Extrahierter Text:
* * * *

Beim Bürohochhaus nahm der Fortschritt seinen Weg über eine Katastrophe. Im Jahr 1871 wurden weite Teile Chicagos ein Raub der Flammen. Der enorme Aufschwung des Mittleren Westens, der seine Kraft über Land-, Wasser- und Eisenbahnverbindungen aus dem ganzen nordamerikanischen Kontinent zog, erforderte einen Aufbau in Windeseile. Gut zwei Jahrzehnte nach dem Brand feierte Chicago 1893 mit der «World's Columbian Exhibition» seine Wiederauferstehung.

* * * *

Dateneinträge

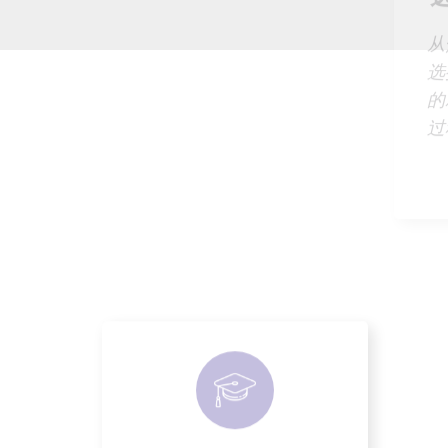
​
选
个性化词汇
的
过
​ AI 会分析你当前的词汇掌
握情况，从与你语言学习
旅程最相关的韩流内容中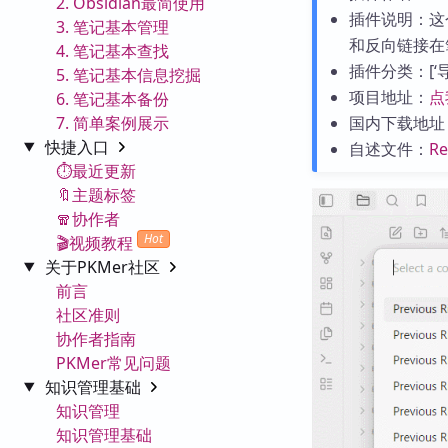
2. Obsidian最简使用
插件说明：这个
3. 笔记基本管理
和反向链接在
4. 笔记基本查找
插件分类：[‘导航
5. 笔记基本信息挖掘
项目地址：
点
6. 笔记基本备份
7. 简单案例展示
国内下载地址
快捷入口
自述文件：
R
⏱️最近更新
🔖主题标签
🧣协作者
Hot
🎬视频教程
关于PKMer社区
前言
社区准则
协作者指南
PKMer常见问题
知识管理基础
知识管理
知识管理基础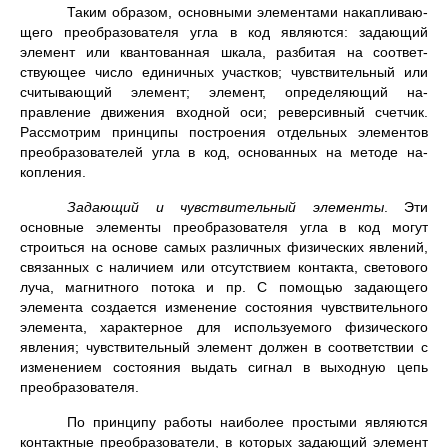
Таким образом, основными элементами накапливаю­
щего преобразователя угла в код являются: задающий
элемент или квантованная шкала, разбитая на соответ­
ствующее число единичных участков; чувствительный или
считывающий элемент; элемент, определяющий на­
правление движения входной оси; реверсивный счетчик.
Рассмотрим принципы построения отдельных элементов
преобразователей угла в код, основанных на методе на­
копления.
Задающий и чувствительный элементы
. Эти
основные элементы преобразователя угла в код мо­гут
строиться на основе самых различных физических явлений,
связанных с наличием или отсутствием контак­та, светового
луча, магнитного потока и пр. С помощью задающего
элемента создается изменение состояния чув­ствительного
элемента, характерное для используемого физического
явления; чувствительный элемент должен в соответствии с
изменением состояния выдать сигнал в выходную цепь
преобразователя.
По принципу работы наиболее простыми являются
контактные преобразователи, в которых задающий эле­мент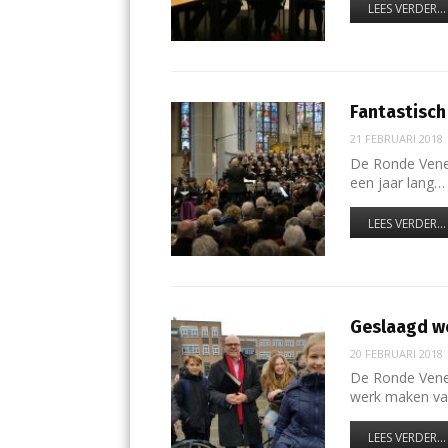
LEES VERDER...
Fantastisch
21 FEBRUARI 2018
De Ronde Vene
een jaar lang…
LEES VERDER...
Geslaagd w
20 FEBRUARI 2018
De Ronde Venen
werk maken van
LEES VERDER...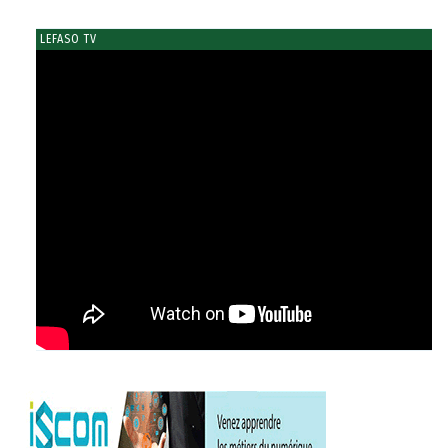
LEFASO TV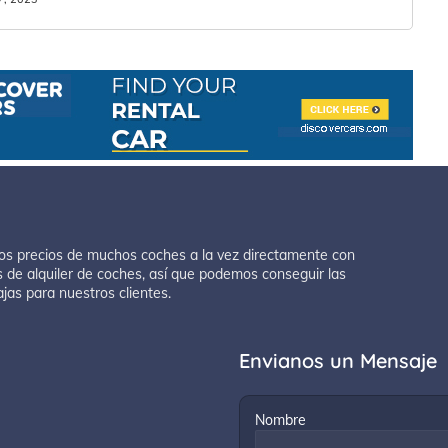
os precios de muchos coches a la vez directamente con
 de alquiler de coches, así que podemos conseguir las
ajas para nuestros clientes.
Envianos un Mensaje
Nombre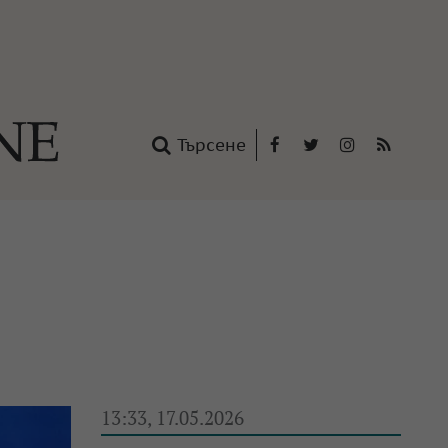
Търсене
Facebook
Twitter
Instagram
RSS
нтакти
oup
13:33, 17.05.2026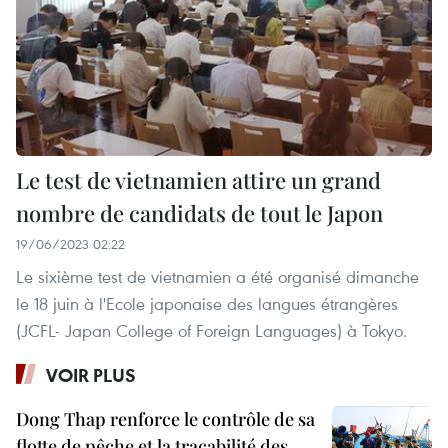
Le test de vietnamien attire un grand
nombre de candidats de tout le Japon
19/06/2023 02:22
Le sixième test de vietnamien a été organisé dimanche
le 18 juin à l'Ecole japonaise des langues étrangères
(JCFL- Japan College of Foreign Languages) à Tokyo.
VOIR PLUS
Dong Thap renforce le contrôle de sa
flotte de pêche et la traçabilité des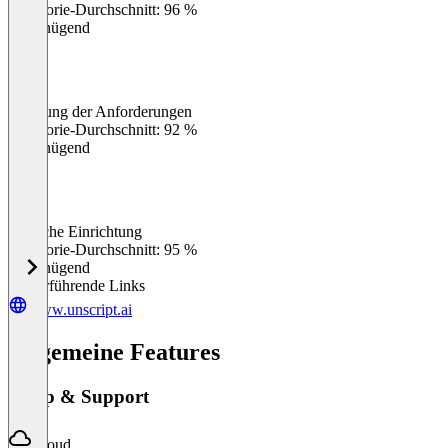
Kategorie-Durchschnitt: 96 %
Ungenügend
Erfüllung der Anforderungen
0
%
Kategorie-Durchschnitt: 92 %
Ungenügend
Einfache Einrichtung
0
%
Kategorie-Durchschnitt: 95 %
Ungenügend
Weiterführende Links
www.unscript.ai
Allgemeine Features
Setup & Support
Cloud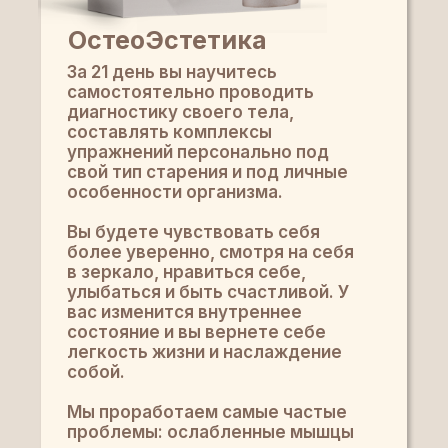
ОстеоЭстетика
За 21 день вы научитесь
самостоятельно проводить
диагностику своего тела,
составлять комплексы
упражнений персонально под
свой тип старения и под личные
особенности организма.
Вы будете чувствовать себя
более уверенно, смотря на себя
в зеркало, нравиться себе,
улыбаться и быть счастливой. У
вас изменится внутреннее
состояние и вы вернете себе
легкость жизни и наслаждение
собой.
Мы проработаем самые частые
проблемы: ослабленные мышцы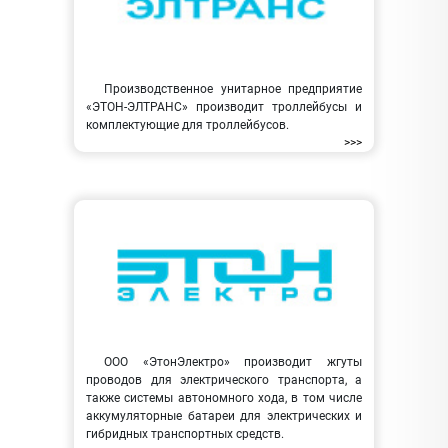
Производственное унитарное предприятие
«ЭТОН-ЭЛТРАНС» производит троллейбусы и
комплектующие для троллейбусов.
>>>
ООО «ЭтонЭлектро» производит жгуты
проводов для электрического транспорта, а
также системы автономного хода, в том числе
аккумуляторные батареи для электрических и
гибридных транспортных средств.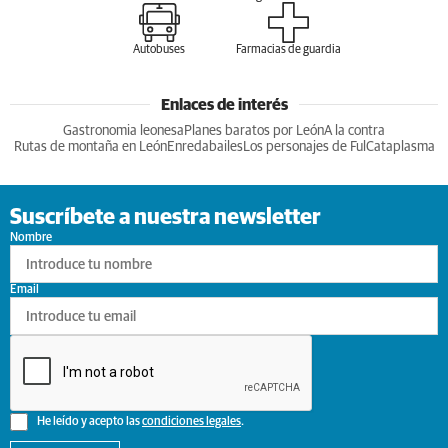
Autobuses
Farmacias de guardia
Enlaces de interés
Gastronomia leonesa
Planes baratos por León
A la contra
Rutas de montaña en León
Enredabailes
Los personajes de Ful
Cataplasma
Suscríbete a nuestra newsletter
Nombre
Email
He leído y acepto las
condiciones legales
.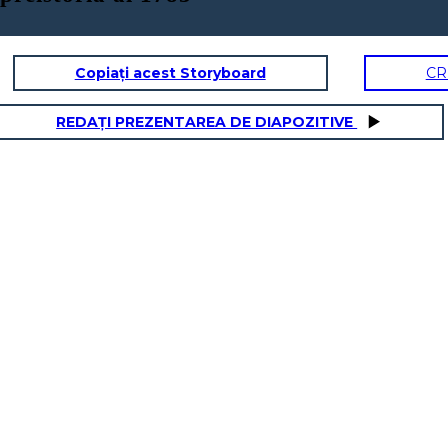
Copiați acest Storyboard
CR
REDAȚI PREZENTAREA DE DIAPOZITIVE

* * * *

Aufgabe 1: Mit welcher Ausstellung feierte Chicago laut dem Text über den Wiederaufbau der Stadt im Jahr 1893 seine Wiederauferstehung?
Aufgabe 2: Setze den Text über Chicagos Wiederaufbau nach dem Brand dort fort, wo er endet.

Antwortbereich 1: Mit der «World's Columbian Exhibition».

Antwortbereich 2:
Der damals in Chicago führende Architekt Louis Sullivan legte die räumliche Disposition des Bürogebäudes in seinem Manifest «Das hohe Bürogebäude» (1896) folgendermaßen dar: «[...] die erforderlichen Maschinen im Untergeschoss, Ladengeschäfte oder Banken zu ebener Erde, ein drittes oder Mezzaningeschoss über Treppen erreichbar und großzügig belichtet; darüber so viele Büroräume über so viele Geschosse als nur möglich, im letzten Geschoss drehen sich dann die Aufzüge wieder nach unten, hier sind alle Kessel, Röhren, Ventile und all die mechanischen Et-ceteras untergebracht, welche mit den Maschinen im Keller in Verbindung stehen.» Die Beschreibung erstaunt durch ihre Klarheit, derweil die Stadt Chicago, wo Sullivan seine eigentliche Arena gefunden und Dutzende von bedeutenden Bauten entworfen hatte, in eine Rezession geriet und ihre Führungsrolle in diesem Bausektor an New York abtreten musste.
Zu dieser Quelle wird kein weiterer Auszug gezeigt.